Textblock -
-.-.-

Probleme mit Flüchtlingen? Bei uns doch nicht!

Ein Satz, der hier und heute oft wiederholt wird: Nein, in Herzberg gibt es keine Probleme. So oft, dass der Eindruck entsteht, dass nur eines über Herzberg nicht geschrieben werden soll: dass es hier ein Problem wegen der steigenden Zahl von Flüchtlingen gibt. Auch während der Recherche vorab hieß es auf Anfragen beim Landkreis: „Das ist ein hoch sensibles Thema, da müssen wir noch mal Rücksprache halten.“ Dem Landkreis Elbe-Elster seien keine Ausschreitungen, Kundgebungen oder Bürgerbeschwerden bekannt, die offene Ablehnung gegen Flüchtlinge erkennen ließen, heißt es. Was hinter verschlossenen Türen oder vorgehaltener Hand über Flüchtlinge gesagt wird, dass könne man natürlich nicht wissen.

-.-.-

Datensätze -

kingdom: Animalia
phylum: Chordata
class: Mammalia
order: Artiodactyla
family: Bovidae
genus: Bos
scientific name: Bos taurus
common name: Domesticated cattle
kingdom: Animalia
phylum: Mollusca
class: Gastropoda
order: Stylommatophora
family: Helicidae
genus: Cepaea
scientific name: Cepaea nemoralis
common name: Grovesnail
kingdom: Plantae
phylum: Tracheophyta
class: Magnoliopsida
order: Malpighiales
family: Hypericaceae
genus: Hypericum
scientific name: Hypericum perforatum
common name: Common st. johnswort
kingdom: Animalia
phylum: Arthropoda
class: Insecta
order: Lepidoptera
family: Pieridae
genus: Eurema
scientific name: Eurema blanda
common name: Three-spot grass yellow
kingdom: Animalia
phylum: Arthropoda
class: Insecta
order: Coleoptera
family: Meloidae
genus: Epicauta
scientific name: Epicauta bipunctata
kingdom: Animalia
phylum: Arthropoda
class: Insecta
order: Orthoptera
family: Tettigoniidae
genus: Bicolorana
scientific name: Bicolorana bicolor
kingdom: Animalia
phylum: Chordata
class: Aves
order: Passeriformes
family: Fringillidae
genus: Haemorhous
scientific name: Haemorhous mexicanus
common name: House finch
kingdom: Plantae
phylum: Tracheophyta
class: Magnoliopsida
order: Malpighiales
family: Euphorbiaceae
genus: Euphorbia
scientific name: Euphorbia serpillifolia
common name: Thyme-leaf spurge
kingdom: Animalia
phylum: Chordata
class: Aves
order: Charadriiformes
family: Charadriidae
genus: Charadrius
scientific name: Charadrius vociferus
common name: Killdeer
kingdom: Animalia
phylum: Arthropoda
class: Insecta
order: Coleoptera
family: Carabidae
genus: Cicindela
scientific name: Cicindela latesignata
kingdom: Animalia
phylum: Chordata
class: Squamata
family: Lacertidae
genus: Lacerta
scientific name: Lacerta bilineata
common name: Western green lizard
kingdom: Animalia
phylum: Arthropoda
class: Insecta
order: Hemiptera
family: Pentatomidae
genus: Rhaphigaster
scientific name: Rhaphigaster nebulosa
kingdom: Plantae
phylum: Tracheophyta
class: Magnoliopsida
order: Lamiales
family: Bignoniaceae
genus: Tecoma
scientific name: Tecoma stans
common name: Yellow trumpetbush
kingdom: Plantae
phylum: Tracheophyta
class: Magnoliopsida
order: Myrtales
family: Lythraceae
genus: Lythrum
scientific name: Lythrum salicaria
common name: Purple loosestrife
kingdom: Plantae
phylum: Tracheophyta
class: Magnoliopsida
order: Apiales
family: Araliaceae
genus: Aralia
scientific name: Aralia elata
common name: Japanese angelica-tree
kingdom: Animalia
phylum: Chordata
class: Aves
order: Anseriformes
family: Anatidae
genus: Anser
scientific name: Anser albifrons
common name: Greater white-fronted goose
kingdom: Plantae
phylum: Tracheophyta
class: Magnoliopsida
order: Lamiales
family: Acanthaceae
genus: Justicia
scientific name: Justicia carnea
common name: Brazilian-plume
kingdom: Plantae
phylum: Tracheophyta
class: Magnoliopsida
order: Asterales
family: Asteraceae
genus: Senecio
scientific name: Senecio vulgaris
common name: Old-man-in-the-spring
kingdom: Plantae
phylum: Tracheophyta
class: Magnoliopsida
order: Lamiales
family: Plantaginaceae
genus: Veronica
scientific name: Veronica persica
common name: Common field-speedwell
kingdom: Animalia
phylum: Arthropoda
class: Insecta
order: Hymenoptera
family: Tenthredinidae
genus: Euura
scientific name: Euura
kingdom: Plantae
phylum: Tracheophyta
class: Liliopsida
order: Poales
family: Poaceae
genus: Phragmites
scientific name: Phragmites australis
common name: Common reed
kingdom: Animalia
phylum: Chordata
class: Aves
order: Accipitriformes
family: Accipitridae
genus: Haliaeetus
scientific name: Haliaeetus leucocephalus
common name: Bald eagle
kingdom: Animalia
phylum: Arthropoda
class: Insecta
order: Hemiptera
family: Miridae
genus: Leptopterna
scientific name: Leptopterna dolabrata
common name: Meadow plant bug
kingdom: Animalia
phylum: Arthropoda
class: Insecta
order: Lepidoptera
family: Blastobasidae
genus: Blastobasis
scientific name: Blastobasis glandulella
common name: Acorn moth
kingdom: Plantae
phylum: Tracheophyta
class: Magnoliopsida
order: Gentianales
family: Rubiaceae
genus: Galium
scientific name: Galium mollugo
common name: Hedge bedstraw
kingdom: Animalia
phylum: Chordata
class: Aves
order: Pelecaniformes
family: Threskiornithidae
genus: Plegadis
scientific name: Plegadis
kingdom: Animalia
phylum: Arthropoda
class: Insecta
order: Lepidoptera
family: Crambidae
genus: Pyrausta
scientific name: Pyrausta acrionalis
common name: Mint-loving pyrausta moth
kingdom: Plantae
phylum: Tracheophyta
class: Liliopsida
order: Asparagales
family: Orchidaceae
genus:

-.-.-

Ziel der Übung - Führen Sie den Text über Flüchtlinge in Herzberg im Anschluss an seinen letzten Satz fort. Die Zeilen haben hierfür keine Bedeutung.

Antwort -
Zu den negativen Stimmungen unweit der Kreisstadt, in Thalheim und Finsterwalde, will der Landkreis auf Rückfrage der taz keine Stellung beziehen. Dabei werden auch auf der Facebook-Seite „Elbe-Elster wehrt sich“, die seit vorigem Jahr 1.000 „Likes“ gesammelt hat, altbekannte Hetztiraden gepostet. „Man kann natürlich nicht ausschließen, dass es solche Tendenzen auch in Herzberg gibt. Wichtig ist aber, sich die Frage zu stellen: Wie geht man damit um“, sagt Ute Miething, die für das Bundesprogramm „Demokratie leben!“ arbeitet, mit dessen Geldern auch das Projekt der Künstlerin aus Potsdam gefördert wird.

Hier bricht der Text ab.